私に罪を犯させまい、としてくれていたのでしょう?」

ご主人の心を煩わせるのは本意ではなかったからだけど、そこまで心配してくれていたんだ。

「優しく強く賢いナズーリン。貴方のおかげで私は私でいられます。

ダウジングの能力でもたくさん助けてもらいましたが、私は貴方の心に、貴方の在り方に助けてもらっています。

かっ体はまだ早いと思うのですが、貴方のしなやかな体を抱きしめたら、どんなに気持ちが良いのだろうと夢想する事はあります。

貴方が優しい笑顔で口付けしてくれたのなら、私はどうなってしまうのだろう、と一睡もできない夜もありました。

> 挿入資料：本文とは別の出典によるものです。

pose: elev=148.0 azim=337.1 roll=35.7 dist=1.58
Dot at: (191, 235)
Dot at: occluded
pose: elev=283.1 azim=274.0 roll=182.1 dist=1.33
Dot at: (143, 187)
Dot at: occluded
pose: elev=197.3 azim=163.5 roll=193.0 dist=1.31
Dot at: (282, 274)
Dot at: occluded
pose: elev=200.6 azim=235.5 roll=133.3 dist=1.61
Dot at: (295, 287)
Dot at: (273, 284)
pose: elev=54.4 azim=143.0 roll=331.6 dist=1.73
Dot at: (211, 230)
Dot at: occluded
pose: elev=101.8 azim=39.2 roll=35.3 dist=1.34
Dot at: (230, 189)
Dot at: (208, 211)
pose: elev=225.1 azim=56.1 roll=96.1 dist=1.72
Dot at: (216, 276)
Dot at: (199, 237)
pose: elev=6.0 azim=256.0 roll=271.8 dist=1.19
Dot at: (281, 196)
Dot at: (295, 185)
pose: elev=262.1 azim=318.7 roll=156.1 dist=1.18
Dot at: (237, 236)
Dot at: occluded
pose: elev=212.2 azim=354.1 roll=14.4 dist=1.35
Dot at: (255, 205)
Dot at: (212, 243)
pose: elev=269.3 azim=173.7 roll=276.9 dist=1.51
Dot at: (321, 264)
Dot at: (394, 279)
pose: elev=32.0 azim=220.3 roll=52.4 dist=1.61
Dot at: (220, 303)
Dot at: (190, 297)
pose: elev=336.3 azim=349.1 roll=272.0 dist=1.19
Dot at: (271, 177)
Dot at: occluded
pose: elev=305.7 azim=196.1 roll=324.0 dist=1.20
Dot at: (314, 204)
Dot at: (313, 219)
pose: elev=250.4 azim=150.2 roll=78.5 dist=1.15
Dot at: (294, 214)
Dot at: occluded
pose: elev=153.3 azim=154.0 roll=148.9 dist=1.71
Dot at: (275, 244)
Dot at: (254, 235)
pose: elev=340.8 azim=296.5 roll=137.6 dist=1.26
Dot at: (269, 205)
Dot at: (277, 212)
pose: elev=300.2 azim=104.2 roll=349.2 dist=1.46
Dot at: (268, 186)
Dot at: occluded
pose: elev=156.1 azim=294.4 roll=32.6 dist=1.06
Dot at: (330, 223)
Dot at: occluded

貴方に意見できる立場ではありません、私はどうしようもなくイヤラシいんです!」

あわわ、それそれそれって、シグナルグリーン? 直進OKってこと?

ホントにいいの?

うえーん、夢? 嘘だったら、夢だったら、私、壊れるよ! 誰か背中押して下さい!

私、一歩踏み出したいよー! うわーん、助けて、誰か助けて、いえ誰かじゃなくって、助けてよ私の大事な『ナズーリン、ごめんなさい、我慢できません!』

妄想を遮ったのは、絞り出すようなご主人の声。

何を謝るのか、と思っていたらにじり寄ってきた。

膝同士がぶつかり、覆い被さるように抱きしめられた。

そして、

唇をふさがれた。

ご主人と、寅丸星と、キスをしている。

驚きはしたが、以外と冷静な自分。

私からすることばかり夢想していたからなのか。

奪うつもりが奪われたからなのか。

ただ唇を押しつけ、荒い息遣いでじっとしている。

不器用だ。

勢い任せで【接吻】なんて甘い感じではない。

でもご主人からしてくれたのだ。

あの潔癖鈍感不器用な寅丸星が自ら口づけてくれたのだ。

どれほどのものと引き換えに決意をしたのだろう、それだけでも感無量だ。

抱擁を解いた彼女は涙ぐんでいた。

「ううっ、ごめんなさい、私、下手です!

初めてのキスはもっと素敵にしたかったのに!

全然ダメです! もっと上手にして、ナズをうっとりさせたかったのに、こんなのじゃうれしくも何ともありません!

私、バカです! ごめんなさい、こんなことしてごめんなさい!」

そんなことで泣きそうになるのか。

可愛いなぁ、嬉しいよ。

背中を押してくれたのはやっぱりご主人だった。

いつも私を助けてくれるのはこの人なんだ。